10. The method of claim 9, wherein in the step (b), a feature vector W (ω) is extracted by performing a learning algorithm based on independent vector analysis using the harmonic frequency dependency, and the extracted feature vector extracts an off-diag function. Speech recognition method characterized in that the modified by applying according to the following equation.

Are time-frequency segments of the sound source signal vector estimated as

The

Multivariate score function for,

Ω represents the number of frequency bins.

The method of claim 9, wherein in step (b), a learning algorithm based on independent vector analysis using the harmonic frequency dependence is performed to extract a feature vector W (ω), and the estimated sound source signal and the input signal And modifying the extracted feature vector to minimize cost function to maintain minimum distortion.

The speech recognition method of claim 12, wherein the step (b) modifies the feature vector according to the following equation.

here,

Are the time-frequency segments of the mixed signal,

Are the time-frequency segments of the sound source signal vector estimated as.

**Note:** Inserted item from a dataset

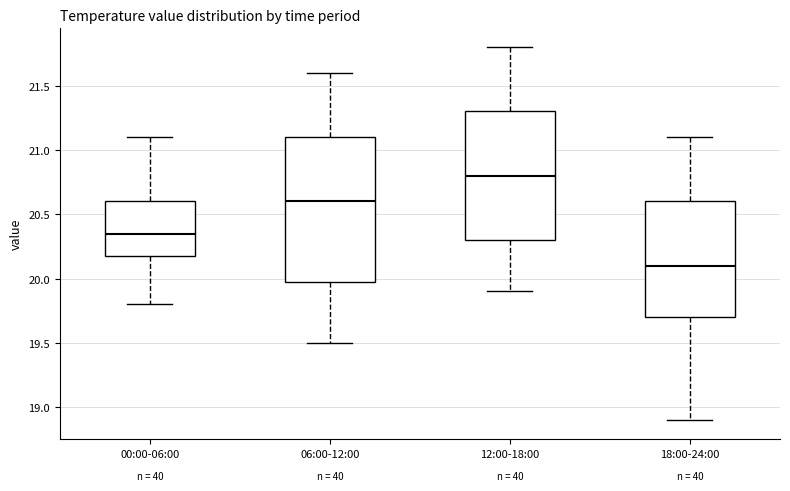

Reading left to right, transcribe this box plot: for each box, give where its median line is, the range the box spans, and where its two whiskers end, as read against the y-axis. The values are not printed on the chart, so give them approximately, as read against the axis.

00:00-06:00: median 20.35, box 20.20 to 20.60, whiskers 19.80 to 21.10
06:00-12:00: median 20.60, box 20.00 to 21.10, whiskers 19.50 to 21.60
12:00-18:00: median 20.80, box 20.30 to 21.30, whiskers 19.90 to 21.80
18:00-24:00: median 20.10, box 19.70 to 20.60, whiskers 18.90 to 21.10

10. The method of claim 9, wherein step (b) extracts a feature vector W (ω) by performing a learning algorithm based on independent vector analysis using the harmonic frequency dependency, and extracts the off-diag function. Speech recognition characterized in that it is determined using the modified value to apply and to minimize the cost function for the estimated sound source signal and the input signal in order to maintain the minimum distortion of the estimated sound source signal Way.

10. The method of claim 9, wherein step (c)
(c1) detecting a Mel frequency capstrum with respect to the converted input signal;
(c2) detecting a Mel frequency capstrum with respect to the estimated sound source signal;
(c3) compensating for the missing feature in the estimated sound source signal using the Mel frequency capstrum for the input signal and the Mel frequency capstrum for the estimated sound source signal;
Speech recognition method comprising the.

The method of claim 15, wherein step (c3),
A reliability mask is generated by using a Mel frequency capstrum for the input signal and a Mel frequency capstrum for the estimated sound source signal, and a Mel frequency capstrum for the reliability mask and the estimated sound source signal is generated. Detecting a lost feature with respect to the estimated sound source signal, and compensating and outputting the lost feature using a preset cluster-based voice feature model.